Exercise input Block Start
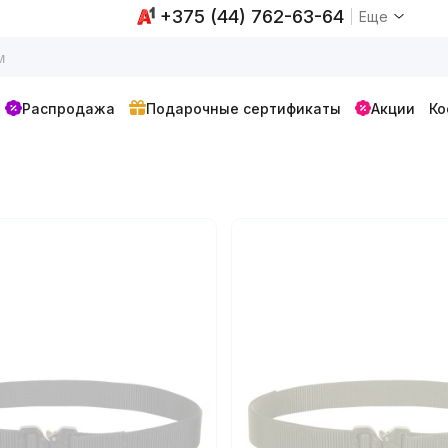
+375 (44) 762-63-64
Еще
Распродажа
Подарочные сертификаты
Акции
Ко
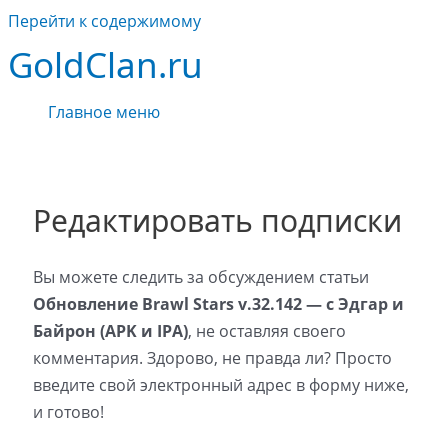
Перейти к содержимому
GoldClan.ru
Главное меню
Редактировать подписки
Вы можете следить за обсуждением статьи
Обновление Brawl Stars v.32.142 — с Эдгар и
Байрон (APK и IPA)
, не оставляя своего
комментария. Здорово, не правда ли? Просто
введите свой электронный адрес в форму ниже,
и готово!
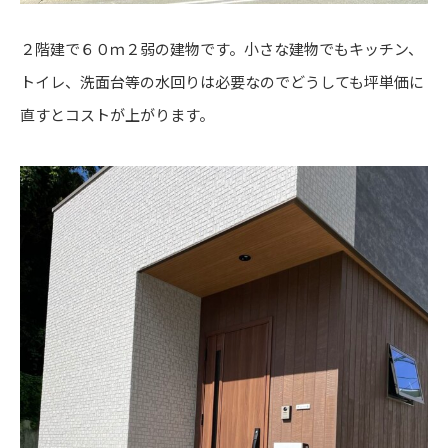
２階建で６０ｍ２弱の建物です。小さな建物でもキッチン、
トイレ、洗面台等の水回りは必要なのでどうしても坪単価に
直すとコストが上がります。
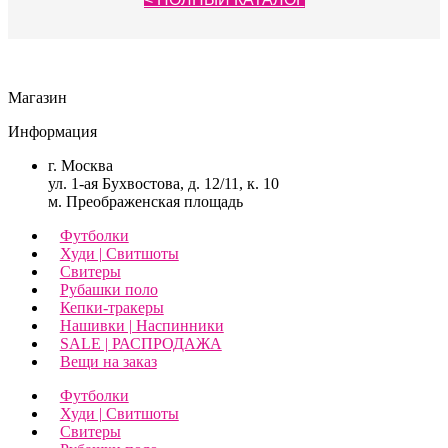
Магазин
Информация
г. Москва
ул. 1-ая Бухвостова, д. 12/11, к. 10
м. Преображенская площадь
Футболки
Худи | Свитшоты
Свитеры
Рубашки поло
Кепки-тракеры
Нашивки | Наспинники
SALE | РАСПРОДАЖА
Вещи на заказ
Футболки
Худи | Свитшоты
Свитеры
Exercise input Block End
Exercise input Block Start
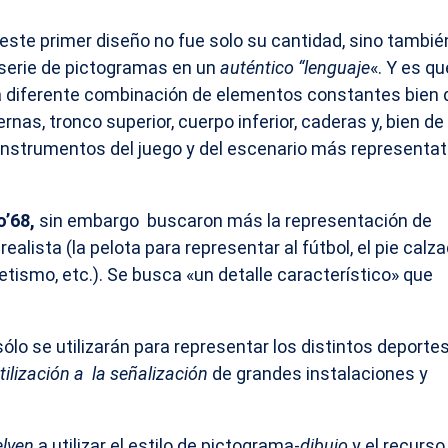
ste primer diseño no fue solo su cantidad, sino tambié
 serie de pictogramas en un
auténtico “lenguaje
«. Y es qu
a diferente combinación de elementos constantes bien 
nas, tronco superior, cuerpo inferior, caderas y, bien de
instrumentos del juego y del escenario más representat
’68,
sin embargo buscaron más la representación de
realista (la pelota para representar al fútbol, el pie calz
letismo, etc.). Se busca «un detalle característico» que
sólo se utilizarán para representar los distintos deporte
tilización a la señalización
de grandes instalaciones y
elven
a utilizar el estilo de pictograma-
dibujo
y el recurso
Exercise input Block End
● Exercise requirements
Your answer should be the lines above, from the line containing "de grandes instalaciones y" up to and including the line containing "y el recurso", reproduced exactly and with nothing else.

● Final answer
de grandes instalaciones y
elven
a utilizar el estilo de pictograma-
dibujo
y el recurso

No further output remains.